> [Input data]

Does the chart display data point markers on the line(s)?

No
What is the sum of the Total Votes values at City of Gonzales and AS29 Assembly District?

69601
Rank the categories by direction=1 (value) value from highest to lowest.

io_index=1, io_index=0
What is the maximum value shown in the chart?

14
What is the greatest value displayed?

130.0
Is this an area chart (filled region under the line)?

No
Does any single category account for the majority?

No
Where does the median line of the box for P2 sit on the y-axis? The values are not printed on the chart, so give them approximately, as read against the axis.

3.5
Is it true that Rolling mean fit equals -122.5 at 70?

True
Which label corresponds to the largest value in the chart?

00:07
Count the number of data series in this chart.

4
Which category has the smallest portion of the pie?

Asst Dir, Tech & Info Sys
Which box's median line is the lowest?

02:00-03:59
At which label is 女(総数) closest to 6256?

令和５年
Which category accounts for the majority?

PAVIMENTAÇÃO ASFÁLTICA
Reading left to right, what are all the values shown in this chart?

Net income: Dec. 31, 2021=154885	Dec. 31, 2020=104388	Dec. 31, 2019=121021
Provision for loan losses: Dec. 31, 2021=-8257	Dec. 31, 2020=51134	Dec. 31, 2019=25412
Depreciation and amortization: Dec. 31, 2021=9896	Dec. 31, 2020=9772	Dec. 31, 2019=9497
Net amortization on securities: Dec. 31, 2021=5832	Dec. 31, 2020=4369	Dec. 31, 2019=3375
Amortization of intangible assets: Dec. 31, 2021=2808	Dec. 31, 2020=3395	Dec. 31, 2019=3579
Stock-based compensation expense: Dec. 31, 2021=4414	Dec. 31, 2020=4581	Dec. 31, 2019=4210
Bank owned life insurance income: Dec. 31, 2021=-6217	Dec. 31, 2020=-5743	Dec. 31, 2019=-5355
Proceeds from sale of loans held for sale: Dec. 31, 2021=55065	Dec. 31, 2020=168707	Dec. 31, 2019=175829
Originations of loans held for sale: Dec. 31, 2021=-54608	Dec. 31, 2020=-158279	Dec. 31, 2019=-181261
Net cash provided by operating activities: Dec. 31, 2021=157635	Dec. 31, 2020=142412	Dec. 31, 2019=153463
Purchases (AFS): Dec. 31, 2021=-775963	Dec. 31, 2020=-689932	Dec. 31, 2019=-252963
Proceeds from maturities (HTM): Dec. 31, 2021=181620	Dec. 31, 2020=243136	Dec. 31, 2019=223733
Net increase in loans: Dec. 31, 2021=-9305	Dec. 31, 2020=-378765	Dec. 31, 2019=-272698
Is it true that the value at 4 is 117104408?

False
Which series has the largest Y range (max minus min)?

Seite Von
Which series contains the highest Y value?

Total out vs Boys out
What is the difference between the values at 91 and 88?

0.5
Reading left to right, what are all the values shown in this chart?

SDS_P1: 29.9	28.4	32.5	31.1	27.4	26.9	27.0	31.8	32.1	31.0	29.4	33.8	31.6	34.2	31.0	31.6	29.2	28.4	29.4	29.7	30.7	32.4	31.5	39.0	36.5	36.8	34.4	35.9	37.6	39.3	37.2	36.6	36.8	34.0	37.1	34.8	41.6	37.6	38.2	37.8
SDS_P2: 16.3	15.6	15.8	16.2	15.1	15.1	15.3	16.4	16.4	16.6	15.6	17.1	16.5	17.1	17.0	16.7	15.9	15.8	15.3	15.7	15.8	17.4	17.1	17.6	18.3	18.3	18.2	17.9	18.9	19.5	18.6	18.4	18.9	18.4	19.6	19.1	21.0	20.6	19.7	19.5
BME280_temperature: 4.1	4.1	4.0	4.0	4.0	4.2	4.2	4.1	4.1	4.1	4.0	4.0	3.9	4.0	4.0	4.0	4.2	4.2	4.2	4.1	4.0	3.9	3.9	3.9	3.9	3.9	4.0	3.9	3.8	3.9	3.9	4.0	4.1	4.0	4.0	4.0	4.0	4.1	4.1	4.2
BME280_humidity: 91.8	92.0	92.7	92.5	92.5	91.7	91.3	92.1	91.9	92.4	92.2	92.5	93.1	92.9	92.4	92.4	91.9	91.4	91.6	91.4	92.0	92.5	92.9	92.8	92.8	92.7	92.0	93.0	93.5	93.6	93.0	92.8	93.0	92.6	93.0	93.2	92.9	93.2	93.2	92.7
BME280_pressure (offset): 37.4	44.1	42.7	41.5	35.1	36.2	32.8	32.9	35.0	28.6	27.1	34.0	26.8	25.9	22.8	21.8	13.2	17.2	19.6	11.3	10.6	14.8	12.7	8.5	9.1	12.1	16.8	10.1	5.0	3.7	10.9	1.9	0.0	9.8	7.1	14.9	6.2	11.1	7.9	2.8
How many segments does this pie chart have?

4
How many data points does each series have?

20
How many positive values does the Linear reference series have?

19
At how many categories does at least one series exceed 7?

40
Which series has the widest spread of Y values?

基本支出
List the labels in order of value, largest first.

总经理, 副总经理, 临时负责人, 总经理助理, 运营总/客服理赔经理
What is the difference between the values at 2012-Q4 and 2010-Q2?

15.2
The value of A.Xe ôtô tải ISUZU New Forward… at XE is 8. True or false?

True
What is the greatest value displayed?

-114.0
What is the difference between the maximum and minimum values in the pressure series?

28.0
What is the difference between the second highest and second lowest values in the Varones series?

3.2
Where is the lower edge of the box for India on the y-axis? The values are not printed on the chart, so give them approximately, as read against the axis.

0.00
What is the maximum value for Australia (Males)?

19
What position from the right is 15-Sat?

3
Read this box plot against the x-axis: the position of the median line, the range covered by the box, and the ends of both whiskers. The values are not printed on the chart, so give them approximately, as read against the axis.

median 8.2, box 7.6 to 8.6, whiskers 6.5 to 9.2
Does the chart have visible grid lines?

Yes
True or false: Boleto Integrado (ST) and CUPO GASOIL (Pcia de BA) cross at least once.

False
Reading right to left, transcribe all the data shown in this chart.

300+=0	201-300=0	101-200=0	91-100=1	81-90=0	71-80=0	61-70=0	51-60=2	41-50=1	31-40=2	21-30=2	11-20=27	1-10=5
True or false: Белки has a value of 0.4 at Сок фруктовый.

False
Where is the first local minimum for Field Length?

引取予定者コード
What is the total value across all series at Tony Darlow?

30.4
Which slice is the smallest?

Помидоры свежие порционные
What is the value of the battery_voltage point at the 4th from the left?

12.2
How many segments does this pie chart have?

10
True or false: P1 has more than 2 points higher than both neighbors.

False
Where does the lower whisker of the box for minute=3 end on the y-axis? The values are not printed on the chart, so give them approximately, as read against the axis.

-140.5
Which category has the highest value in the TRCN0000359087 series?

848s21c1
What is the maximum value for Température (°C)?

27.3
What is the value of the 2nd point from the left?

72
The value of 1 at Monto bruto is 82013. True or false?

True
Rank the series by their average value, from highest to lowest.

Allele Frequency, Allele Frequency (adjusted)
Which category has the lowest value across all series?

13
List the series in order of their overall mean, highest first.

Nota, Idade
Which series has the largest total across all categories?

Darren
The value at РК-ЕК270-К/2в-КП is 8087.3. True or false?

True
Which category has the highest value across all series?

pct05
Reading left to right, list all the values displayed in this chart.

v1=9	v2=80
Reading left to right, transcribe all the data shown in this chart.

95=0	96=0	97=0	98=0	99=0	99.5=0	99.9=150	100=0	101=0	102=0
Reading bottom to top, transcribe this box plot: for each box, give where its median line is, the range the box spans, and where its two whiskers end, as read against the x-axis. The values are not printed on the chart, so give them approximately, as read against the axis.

> [Task details]
Copy the items from the line with "Allele Frequency, Allele Frequency (adjusted)" up to and including the line with "The value at РК-ЕК270-К/2в-КП", keeping every line unchanged.

> [Reply to the task]
Allele Frequency, Allele Frequency (adjusted)
Which category has the lowest value across all series?

13
List the series in order of their overall mean, highest first.

Nota, Idade
Which series has the largest total across all categories?

Darren
The value at РК-ЕК270-К/2в-КП is 8087.3. True or false?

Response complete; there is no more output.